L'Association des paralysés de France (APF) se veut plus constructive, en évoquant un "grand oral de rattrapage pour Nicolas Sarkozy" et en demandant l'annonce de mesures concrètes comme "l'impulsion d'une politique d'accessibilité universelle par des mesures d'incitation financière, d'information et de formation de tous les acteurs concernés". L'APF appuie ses revendications sur un sondage Ifop, réalisé les 30 et 31 mai, montrant que "73% des personnes en situation de handicap n'ont perçu aucune amélioration dans leur vie quotidienne depuis l'adoption de la loi du 11 février 2005". Cette affirmation et ce sondage présentent toutefois un sérieux biais méthodologique, puisque l'échantillon de 402 répondants se compose uniquement d'adhérents de l'APF.

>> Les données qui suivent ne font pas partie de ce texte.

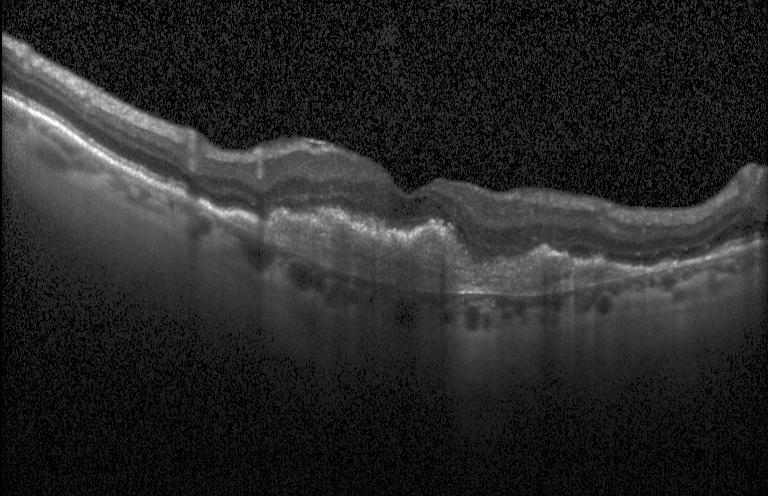
Optical coherence tomography B-scan. Spectral-domain OCT. Macular scan. Heidelberg Spectralis.
Impression: choroidal neovascularization.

Pour sa part, la Fnath (accidentés de la vie) attend en priorité des annonces sur l'accès à l'emploi et sur le complément de ressources. L'Unapei (handicap mental) souhaite que la Conférence soit "l'occasion de lancer une nouvelle politique en faveur des personnes handicapées mentales et de leurs familles afin qu'elles puissent pleinement accéder à la vie de la cité" et insiste particulièrement sur l'effectivité du droit à l'éducation et à la scolarisation, ainsi que l'accès à l'emploi. De son côté, l'Association française contre les myopathies (AFM) souhaite "une compensation intégrale et équitable, quel que soit le département".